La lección es clara: la fe es transformadora cuando sigue a Cristo, pero se vuelve destructiva cuando se subordina al poder. La Iglesia no está llamada a ser instrumento de ideologías, sino testigo del Reino que juzga a todos los poderes y ofrece esperanza a los pueblos.


Reducir la fe a las categorías de izquierda o derecha es traicionar su esencia. La izquierda tiende a absolutizar la justicia, pero muchas veces lo hace sin santidad; la derecha absolutiza la moralidad, pero con frecuencia olvida la misericordia. Cristo, en cambio, encarna la plenitud: justicia que defiende al oprimido, misericordia que restaura al caído, santidad que revela la gloria de Dios y verdad que ilumina a todos.

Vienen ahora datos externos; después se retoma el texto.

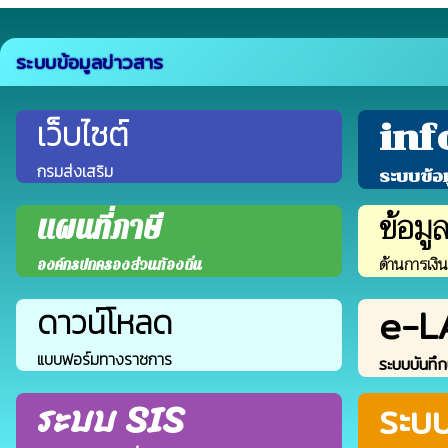
ระบบข้อมูลข่าวสาร
เว็บไซต์
inf
กรมส่งเสริม
ระบบข้อ
ข้อมู
แผนที่ภาษี
ด้านการเงิ
องค์กรปกครองส่วนท้องถิ่น
e-L
ดาวน์โหลด
แบบฟอร์มทางราชการ
ระบบบันทึก
ระบบ SIS
ระบ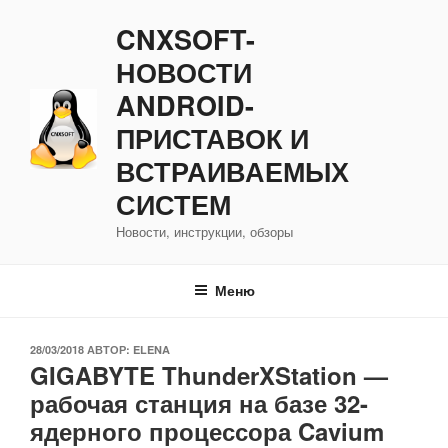
Перейти
CNXSOFT-
к
содержимому
НОВОСТИ
ANDROID-
ПРИСТАВОК И
ВСТРАИВАЕМЫХ
СИСТЕМ
Новости, инструкции, обзоры
Меню
ОПУБЛИКОВАНО
28/03/2018
АВТОР:
ELENA
GIGABYTE ThunderXStation —
рабочая станция на базе 32-
ядерного процессора Cavium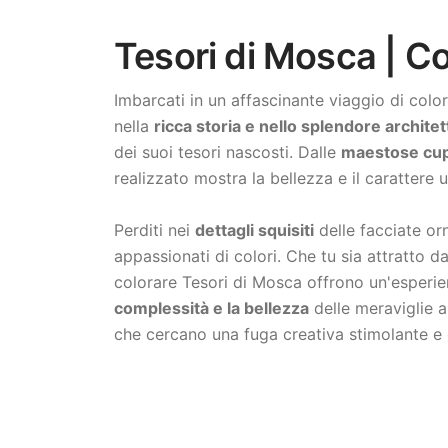
Tesori di Mosca | Co
Imbarcati in un affascinante viaggio di color
nella
ricca storia e nello splendore archite
dei suoi tesori nascosti. Dalle
maestose cupo
realizzato mostra la bellezza e il carattere 
Perditi nei
dettagli squisiti
delle facciate orn
appassionati di colori. Che tu sia attratto d
colorare Tesori di Mosca offrono un'esperien
complessità e la bellezza
delle meraviglie 
che cercano una fuga creativa stimolante e g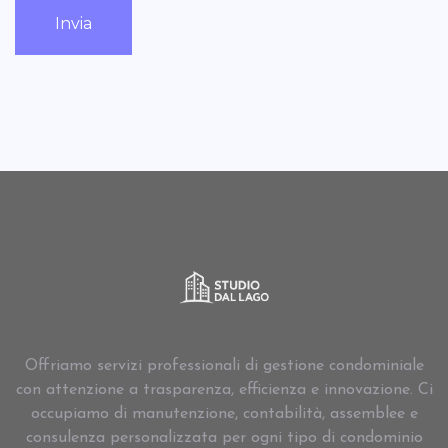
Invia
Offriamo servizi professionali di gestione condominiale
con attenzione a trasparenza, efficienza e innovazione. Ci
occupiamo di manutenzione, contabilità, assemblee e
consulenza personalizzata per ogni tipo di condominio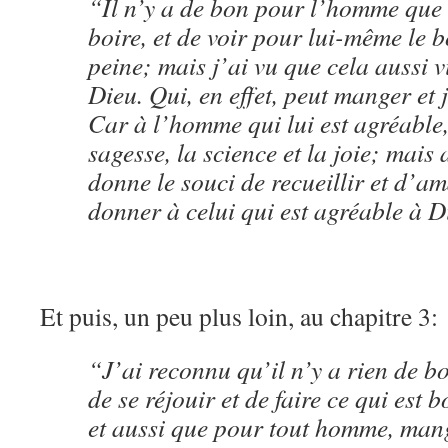
“Il n’y a de bon pour l’homme que
boire, et de voir pour lui-même le b
peine; mais j’ai vu que cela aussi v
Dieu. Qui, en effet, peut manger et 
Car à l’homme qui lui est agréable
sagesse, la science et la joie; mais 
donne le souci de recueillir et d’am
donner à celui qui est agréable à D
Et puis, un peu plus loin, au chapitre 3:
“J’ai reconnu qu’il n’y a rien de b
de se réjouir et de faire ce qui est 
et aussi que pour tout homme, mange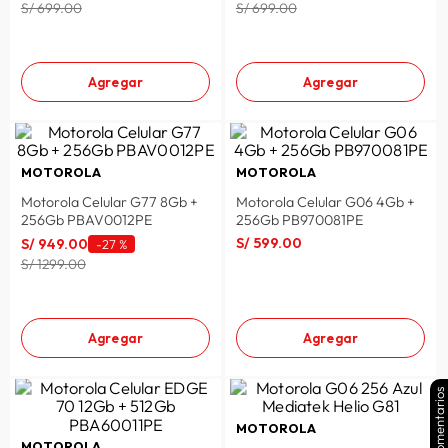
S/ 699.00
S/ 699.00
Agregar
Agregar
MOTOROLA
MOTOROLA
Motorola Celular G77 8Gb +
Motorola Celular G06 4Gb +
256Gb PBAV0012PE
256Gb PB970081PE
S/
599
.
00
S/
949
.
00
-
27 %
S/ 1299.00
Agregar
Agregar
Comentarios
MOTOROLA
MOTOROLA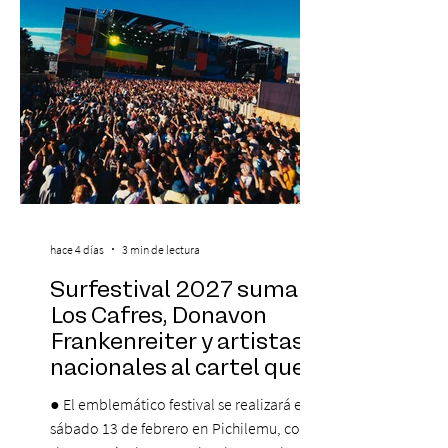
Centro Cultural Estación Mapocho, espacio
que albergará durante dos jornadas una
pro
hace 4 días
3 min de lectura
Surfestival 2027 suma a
Los Cafres, Donavon
Frankenreiter y artistas
nacionales al cartel que
encabeza Jack Johnson
● El emblemático festival se realizará el
sábado 13 de febrero en Pichilemu, con un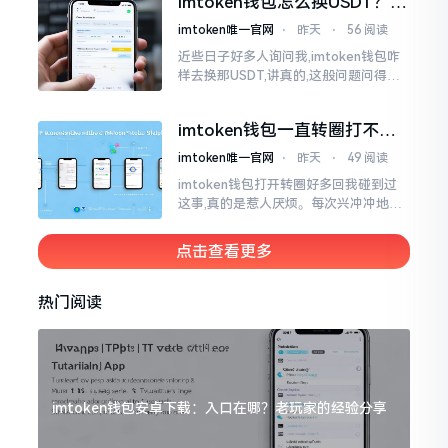
imtoken钱包怎么换USDT？这
同一个物品
几种方法你得知道
imtoken唯一官网
⋅
昨天
⋅
56 阅读
近些日子好多人询问我,imtoken钱包咋
样去换那USDT,讲真的,这般问题问得很
是实在。咱们那些普通之人玩币,最为头
疼之事便是怎样把各类代币换成USDT
imtoken钱包一直转圈打不开
解决办法分享
imtoken唯一官网
⋅
昨天
⋅
49 阅读
imtoken钱包打开转圈好多回我碰到过
这事,真的是惹人厌烦。每次兴冲冲地开
启imtoken,那个圈就开始不住地转呀转,
仿若永远没有尽头一样。针对这种情形,
点击查看更多
大家说法不尽相同
热门阅读
imtoken钱包安卓下载：入口在哪？老玩家的经验分享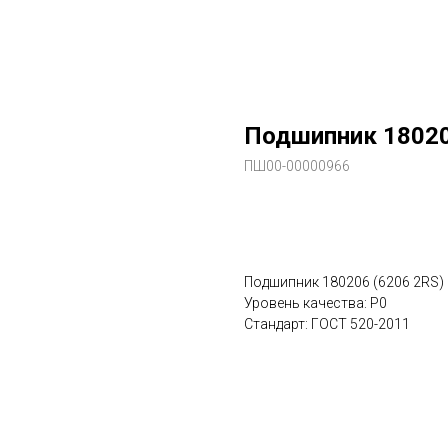
Подшипник 18020
ПШ00-00000966
В заказ
Подшипник 180206 (6206 2RS)
Уровень качества: P0
Стандарт: ГОСТ 520-2011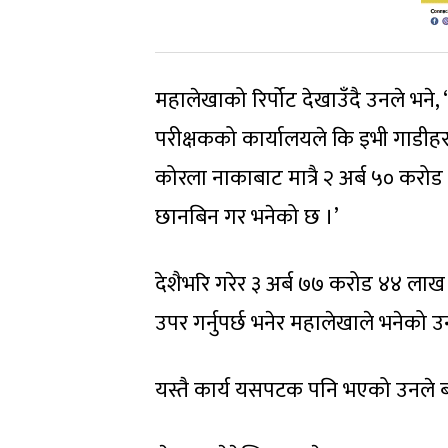
महालेखाको रिर्पोट देखाउँदै उनले भने, ‘
परीक्षकको कार्यालयले कि इभी गाडीहर
कोरला नाकाबाट मात्रै २ अर्ब ५० करो
छानबिन गर भनेको छ ।’
देशैभरि गरेर ३ अर्ब ७७ करोड ४४ ल
उपर गर्नुपर्छ भनेर महालेखाले भनेको उ
यस्तै कार्य यसपटक पनि भएको उनले 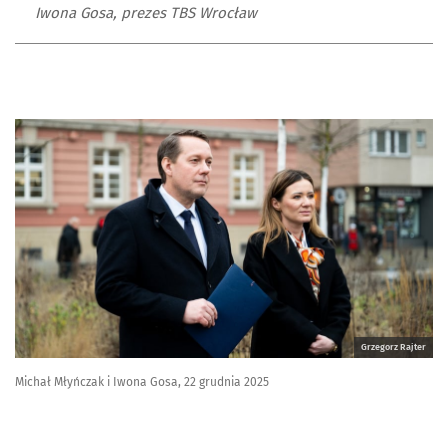
Iwona Gosa, prezes TBS Wrocław
Grzegorz Rajter
Michał Młyńczak i Iwona Gosa, 22 grudnia 2025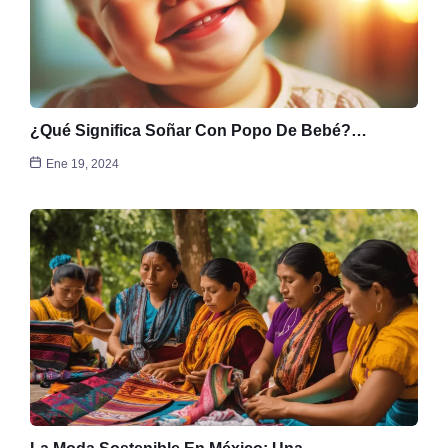
¿Qué Significa Soñar Con Popo De Bebé?…
Ene 19, 2024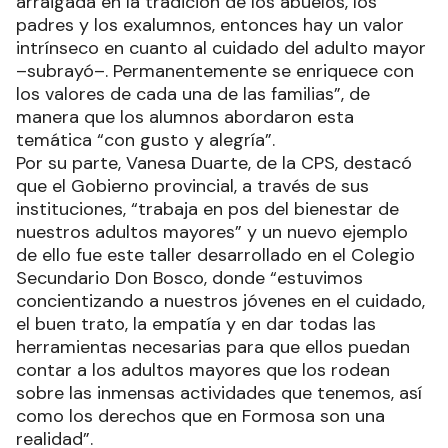
arraigada en la tradición de los abuelos, los
padres y los exalumnos, entonces hay un valor
intrínseco en cuanto al cuidado del adulto mayor
–subrayó–. Permanentemente se enriquece con
los valores de cada una de las familias”, de
manera que los alumnos abordaron esta
temática “con gusto y alegría”.
Por su parte, Vanesa Duarte, de la CPS, destacó
que el Gobierno provincial, a través de sus
instituciones, “trabaja en pos del bienestar de
nuestros adultos mayores” y un nuevo ejemplo
de ello fue este taller desarrollado en el Colegio
Secundario Don Bosco, donde “estuvimos
concientizando a nuestros jóvenes en el cuidado,
el buen trato, la empatía y en dar todas las
herramientas necesarias para que ellos puedan
contar a los adultos mayores que los rodean
sobre las inmensas actividades que tenemos, así
como los derechos que en Formosa son una
realidad”.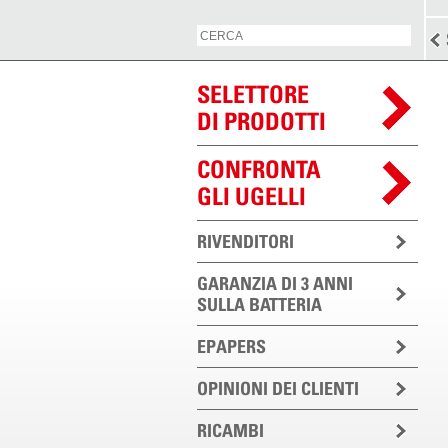
SELETTORE
DI PRODOTTI
CONFRONTA
GLI UGELLI
RIVENDITORI
GARANZIA DI 3 ANNI
SULLA BATTERIA
EPAPERS
OPINIONI DEI CLIENTI
RICAMBI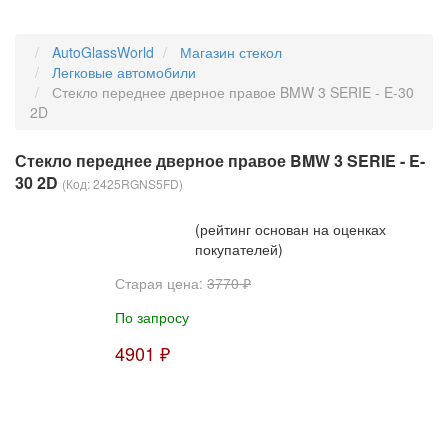
AutoGlassWorld
Магазин стекол
Легковые автомобили
Стекло переднее дверное правое BMW 3 SERIE - E-30
2D
Стекло переднее дверное правое BMW 3 SERIE - E-
30 2D
(Код:
2425RGNS5FD
)
(рейтинг основан на оценках
покупателей)
Старая цена:
3770 ₽
По запросу
4901 ₽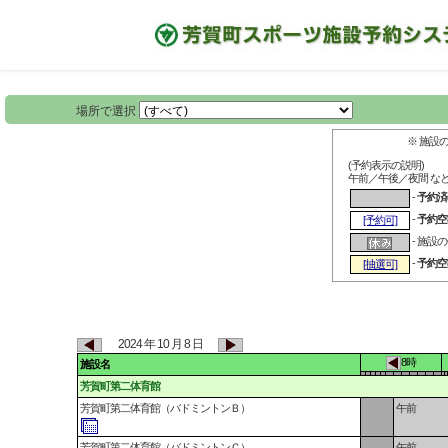
場所で選択
※ 施設
(予約表示の説明)
午前／午後／夜間 な
-
予約済
-
予約空
[予約可]
- 施設
-
予約空
[抽選可]
2024 年 10 月 8 日
8時
施設名
芳賀町第二体育館
芳賀町第二体育館（バドミントンＢ）
午前
芳賀町第二体育館（バドミントンＣ）
午前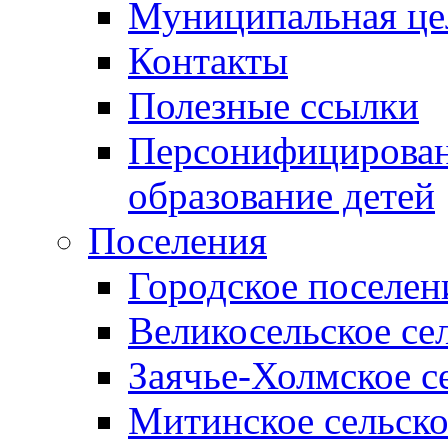
Муниципальная це
Контакты
Полезные ссылки
Персонифицирован
образование детей
Поселения
Городское поселен
Великосельское се
Заячье-Холмское с
Митинское сельско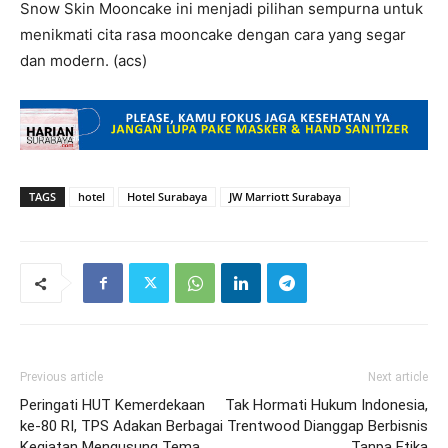
Snow Skin Mooncake ini menjadi pilihan sempurna untuk
menikmati cita rasa mooncake dengan cara yang segar
dan modern. (acs)
TAGS
hotel
Hotel Surabaya
JW Marriott Surabaya
Previous article
Next article
Peringati HUT Kemerdekaan
Tak Hormati Hukum Indonesia,
ke-80 RI, TPS Adakan Berbagai
Trentwood Dianggap Berbisnis
Kegiatan Mengusung Tema
Tanpa Etika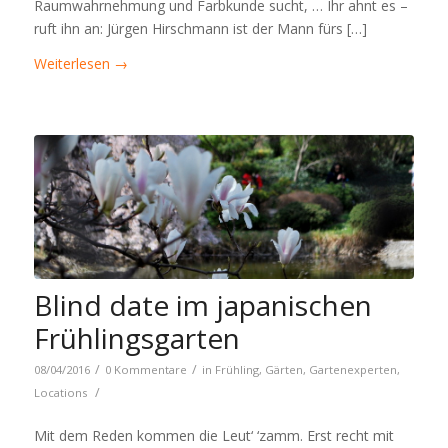
Raumwahrnehmung und Farbkunde sucht, … Ihr ahnt es –
ruft ihn an: Jürgen Hirschmann ist der Mann fürs […]
Weiterlesen
→
Blind date im japanischen
Frühlingsgarten
/
/
08/04/2016
0 Kommentare
in
Frühling
,
Gärten
,
Gartenexperten
,
/
Locations
Mit dem Reden kommen die Leut‘ ‘zamm. Erst recht mit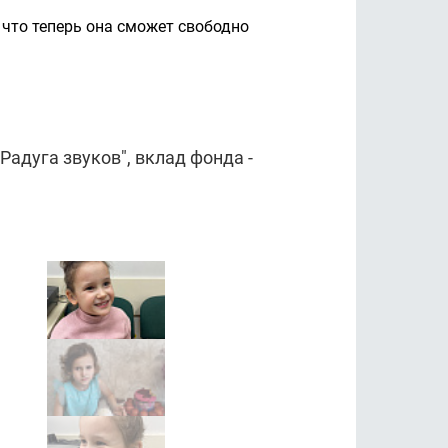
что теперь она сможет свободно
адуга звуков", вклад фонда -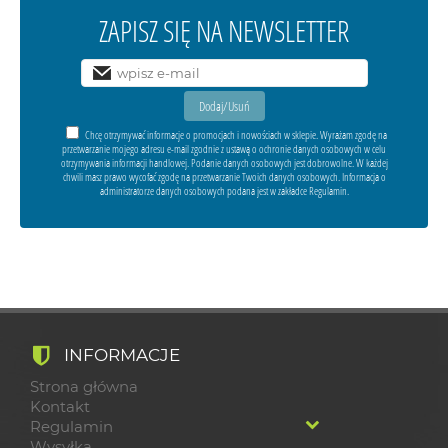
ZAPISZ SIĘ NA NEWSLETTER
Chcę otrzymywać informacje o promocjach i nowościach w sklepie. Wyrażam zgodę na
przetwarzanie mojego adresu e-mail zgodnie z ustawą o ochronie danych osobowych w celu
otrzymywania informacji handlowej. Podanie danych osobowych jest dobrowolne. W każdej
chwili masz prawo wycofać zgodę na przetwarzanie Twoich danych osobowych. Informacja o
administratorze danych osobowych podana jest w zakładce Regulamin.
INFORMACJE
Strona główna
Kontakt
Regulamin
Wysyłka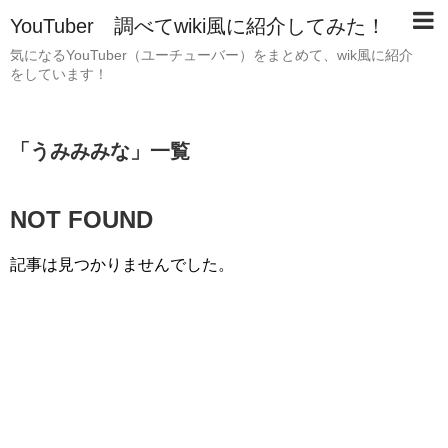
YouTuber 調べてwiki風に紹介してみた！
気になるYouTuber（ユーチューバー）をまとめて、wik風に紹介
をしています！
「
うみみみな
」
一覧
NOT FOUND
記事は見つかりませんでした。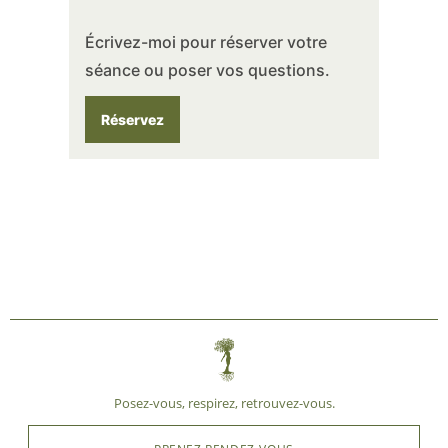
Écrivez-moi pour réserver votre
séance ou poser vos questions.
Réservez
Posez-vous, respirez, retrouvez-vous.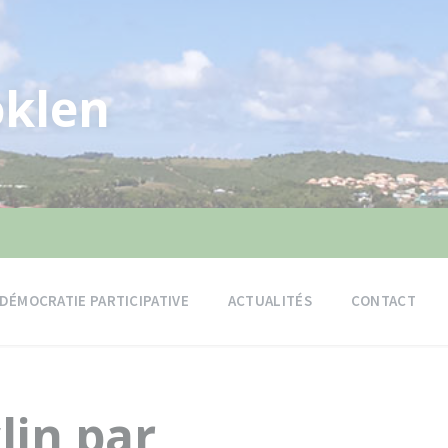
klen
DÉMOCRATIE PARTICIPATIVE
ACTUALITÉS
CONTACT
lin par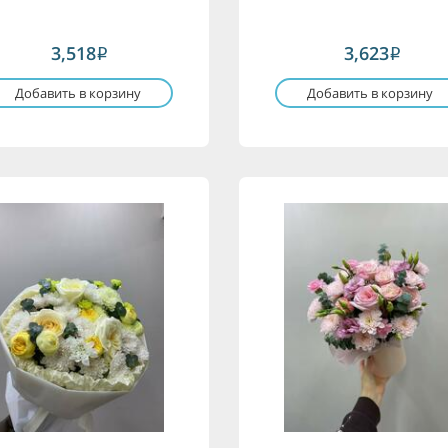
3,518
3,623
i
i
Добавить в корзину
Добавить в корзину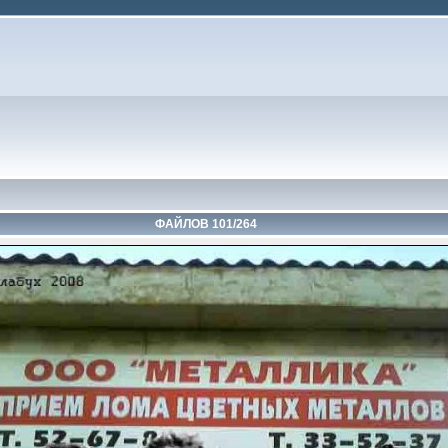
ФАЙЛОВ 101/264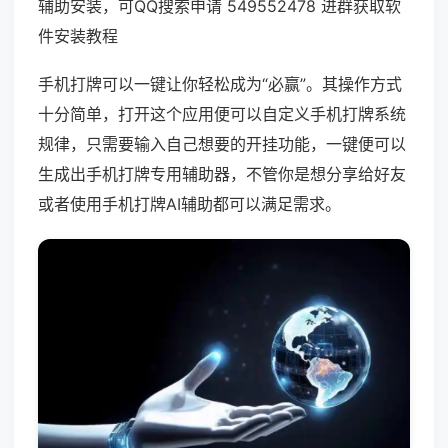
辅助安装，可QQ搜索申请 549552478 进群获取软
件安装教程
手机打牌可以一键让你轻松成为“必赢”。其操作方式
十分简单，打开这个应用便可以自定义手机打牌系统
规律，只需要输入自己想要的开挂功能，一键便可以
生成出手机打牌专用辅助器，不管你是想分享给好友
或者使用手机打牌AI辅助都可以满足需求。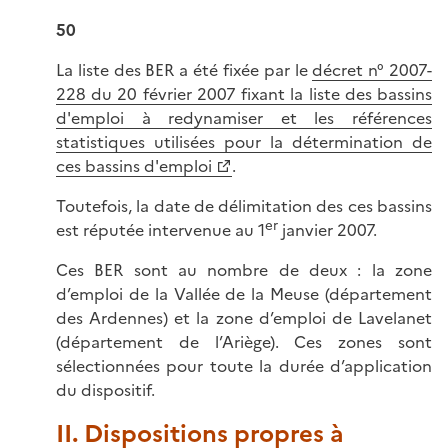
50
La liste des BER a été fixée par le
décret n° 2007-
228 du 20 février 2007 fixant la liste des bassins
d'emploi à redynamiser et les références
statistiques utilisées pour la détermination de
ces bassins d'emploi
.
Toutefois, la date de délimitation des ces bassins
er
est réputée intervenue au 1
janvier 2007.
Ces BER sont au nombre de deux : la zone
d’emploi de la Vallée de la Meuse (département
des Ardennes) et la zone d’emploi de Lavelanet
(département de l’Ariège). Ces zones sont
sélectionnées pour toute la durée d’application
du dispositif.
II. Dispositions propres à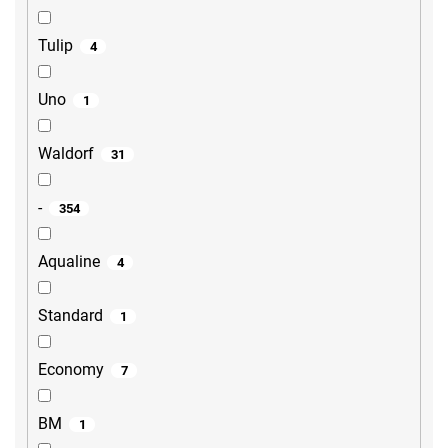
Tulip
4
Uno
1
Waldorf
31
-
354
Aqualine
4
Standard
1
Economy
7
BM
1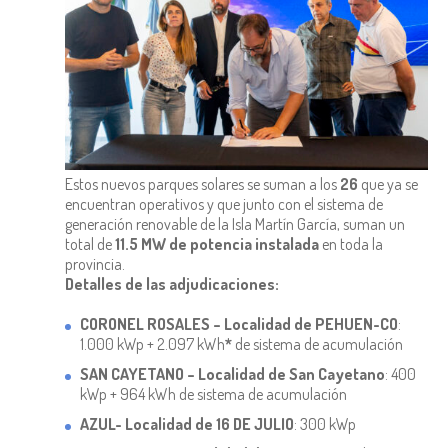
Estos nuevos parques solares se suman a los
26
que ya se
encuentran operativos y que junto con el sistema de
generación renovable de la Isla Martín García, suman un
total de
11.5 MW de potencia instalada
en toda la
provincia.
Detalles de las adjudicaciones:
CORONEL ROSALES – Localidad de PEHUEN-CO
:
1.000 kWp + 2.097 kWh
*
de sistema de acumulación
SAN CAYETANO – Localidad de San Cayetano
: 400
kWp + 964 kWh de sistema de acumulación
AZUL- Localidad de 16 DE JULIO
: 300 kWp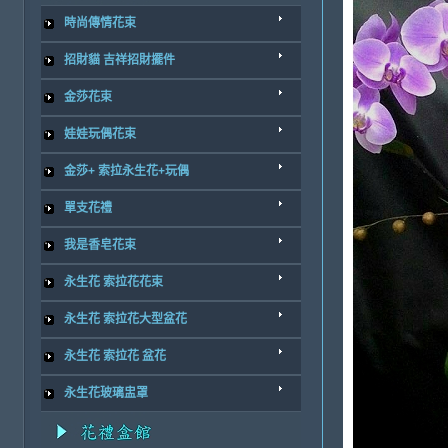
時尚傳情花束
招財貓 吉祥招財擺件
金莎花束
娃娃玩偶花束
金莎+ 索拉永生花+玩偶
單支花禮
我是香皂花束
永生花 索拉花花束
永生花 索拉花大型盆花
永生花 索拉花 盆花
永生花玻璃盅罩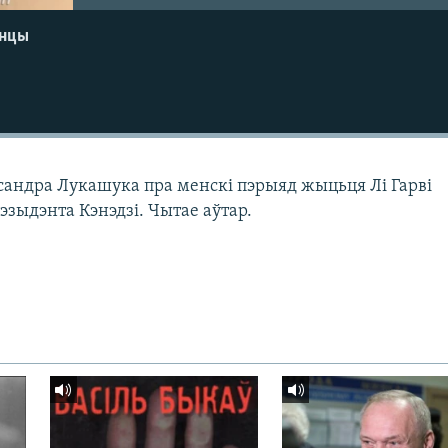
енцы
сандра Лукашука пра менскі пэрыяд жыцьця Лі Гарві
эзыдэнта Кэнэдзі. Чытае аўтар.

Stanley Hauerwas lo expresó con radicalidad: La Iglesia no tiene una política. La Iglesia es una política. Esto significa que la comunidad cristiana no es un bloque parlamentario más, sino una forma de vida alternativa que muestra al mundo otra manera de entender el poder: no como dominio, sino como servicio.


El cristianismo no es un apéndice del Estado ni una ideología con crucifijos. Es un Reino que juzga a todos los imperios y que no se deja domesticar por banderas humanas. Tertuliano lo proclamó con valentía frente a Roma: Al César lo que es del César, pero el alma es de Dios. Esa confesión sigue marcando la diferencia: el poder puede reclamar impuestos, obediencia civil y lealtad patriótica, pero nunca puede apropiarse del corazón, porque este pertenece al Señor.


El cristianismo, entonces, no cabe en etiquetas ideológicas. Está llamado a ser sal y luz, voz profética y comunidad de esperanza, testimonio de un Reino que no se construye con las armas del mundo, sino con la cruz de Cristo.












Nota final del autor

Este blog no pretende deslegitimar la participación política de los cristianos, sino advertir del peligro de convertir la Biblia en bandera ideológica. La fe debe inspirar justicia, santidad y amor, no partidarismos. La invitación es a una reflexión crítica, histórica y bíblica, para que cada lector, desde su disciplina (sociología, filosofía, periodismo, teología, etc), pueda reconocer que Cristo trasciende todas las banderas humanas.